Então, como isso acontece? Você deve lembrar que o estado de menor energia para um elétron em um átomo, o estado n = 1, é sempre esférico. Você pode colocar até dois elétrons nesse estado, então o hidrogênio – o elemento mais comum no Universo – sempre tem um elétron no estado n = 1 quando chega nele.
No entanto, o estado n = 2 pode acomodar até oito elétrons: há dois espaços em um estado esférico (o orbital s) e dois espaços em cada uma das direções x, y e z (os orbitais p).
O problema é que as transições de um orbital s para outro são proibidas na mecânica quântica. Não há como emitir um fóton de um orbital s e seu elétron acabar em um orbital s de energia mais baixa, então a transição da qual falamos anteriormente, onde você emite um fóton da série de Lyman, só pode ocorrer a partir do estado 2 p para o estado 1 s.
Mas existe um processo especial e raro que pode ocorrer: uma transição de dois fótons do estado 2 s (ou 3 s, ou 4 s, ou mesmo orbital 3 d) para o estado fundamental (1 s). Ela ocorre apenas cerca de 0,000001% com a frequência das transições da série de Lyman, mas cada ocorrência nos traz um novo átomo de hidrogênio neutro. Esta peculiaridade da mecânica quântica é o principal método de criação de átomos de hidrogênio neutros no Universo.
Se não fosse por essa rara transição, de orbitais esféricos de alta energia para orbitais esféricos de baixa energia, nosso Universo seria incrivelmente diferente dos mínimos aos máximos detalhes. Teríamos diferentes números e magnitudes de picos acústicos na radiação cósmica de fundo e, portanto, um conjunto diferente de flutuações primordiais para o nosso Universo construir sua estrutura em larga escala. A história da ionização de nosso Universo seria diferente; levaria mais tempo para as primeiras estrelas se formarem; e a luz do brilho remanescente do Big Bang apenas nos levaria de volta a 790.000 anos após o Big Bang, ao invés dos 380.000 anos que temos hoje.
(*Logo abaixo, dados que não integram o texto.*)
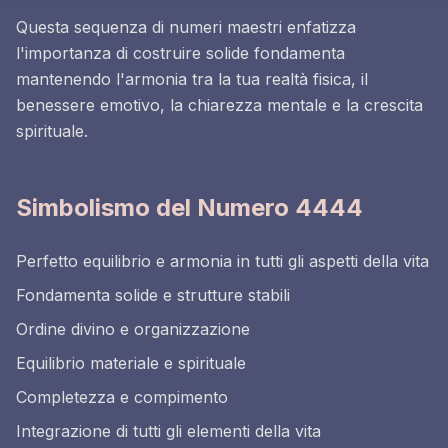
Questa sequenza di numeri maestri enfatizza
l'importanza di costruire solide fondamenta
mantenendo l'armonia tra la tua realtà fisica, il
benessere emotivo, la chiarezza mentale e la crescita
spirituale.
Simbolismo del Numero 4444
Perfetto equilibrio e armonia in tutti gli aspetti della vita
Fondamenta solide e strutture stabili
Ordine divino e organizzazione
Equilibrio materiale e spirituale
Completezza e compimento
Integrazione di tutti gli elementi della vita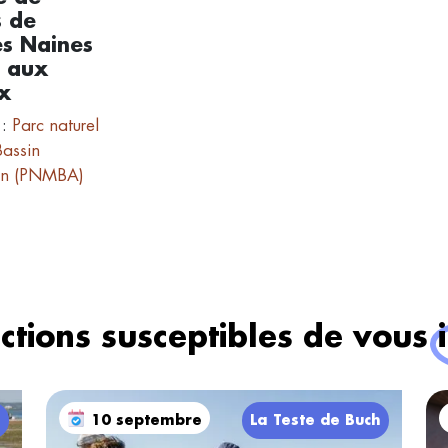
s de
es Naines
e aux
x
 :
Parc naturel
Bassin
on (PNMBA)
ctions susceptibles de vous
h
10 septembre
La Teste de Buch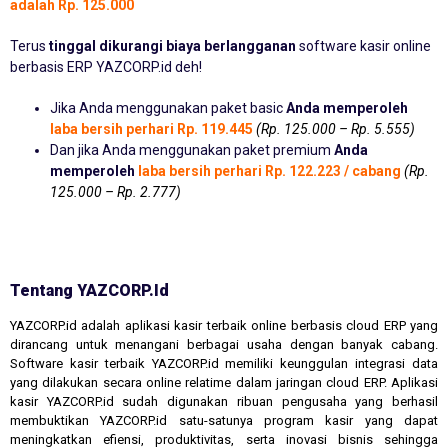
adalah Rp. 125.000
Terus
tinggal dikurangi biaya berlangganan
software kasir online
berbasis ERP YAZCORP.id deh!
Jika Anda menggunakan paket basic
Anda memperoleh
laba bersih perhari Rp. 119.445
(Rp. 125.000 – Rp. 5.555)
Dan jika Anda menggunakan paket premium
Anda
memperoleh
laba bersih perhari Rp. 122.223 / cabang
(Rp.
125.000 – Rp. 2.777)
Tentang YAZCORP.id
YAZCORP.id adalah aplikasi kasir terbaik online berbasis cloud ERP yang
dirancang untuk menangani berbagai usaha dengan banyak cabang.
Software kasir terbaik YAZCORP.id memiliki keunggulan integrasi data
yang dilakukan secara online relatime dalam jaringan cloud ERP. Aplikasi
kasir YAZCORP.id sudah digunakan ribuan pengusaha yang berhasil
membuktikan YAZCORP.id satu-satunya program kasir yang dapat
meningkatkan efiensi, produktivitas, serta inovasi bisnis sehingga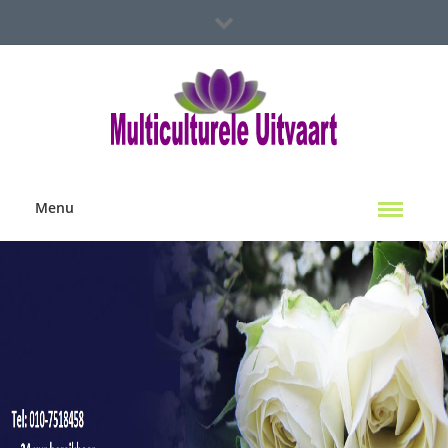
Spoed Hulp Nodig?
Multiculterele Uitvaart Locaties
Contact Ons
Menu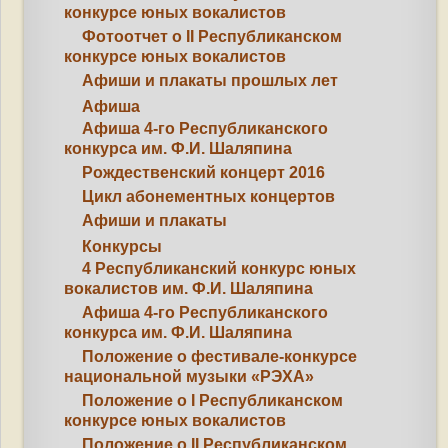
конкурсе юных вокалистов
Фотоотчет о II Республиканском
конкурсе юных вокалистов
Афиши и плакаты прошлых лет
Афиша
Афиша 4-го Республиканского
конкурса им. Ф.И. Шаляпина
Рождественский концерт 2016
Цикл абонементных концертов
Афиши и плакаты
Конкурсы
4 Республиканский конкурс юных
вокалистов им. Ф.И. Шаляпина
Афиша 4-го Республиканского
конкурса им. Ф.И. Шаляпина
Положение о фестивале-конкурсе
национальной музыки «РЭХА»
Положение о I Республиканском
конкурсе юных вокалистов
Положение о II Республиканском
Em um sentido muito real, há uma miríade de formas que nossa visão do Universo distante – para os confins do espaço profundo, onde detectamos os primeiros sinais que surgem após o Big Bang – seria fundamentalmente menos poderosa se não fosse este transição mecânica quântica. Se quisermos entender como o Universo passou a ser do jeito que é hoje, mesmo em escalas cósmicas, é importante lembrar como esses resultados são sutilmente dependentes das regras subatômicas da física quântica. Sem ela, as paisagens que vemos olhando para longe, através do espaço e do tempo, seriam muito menos ricas e espetaculares.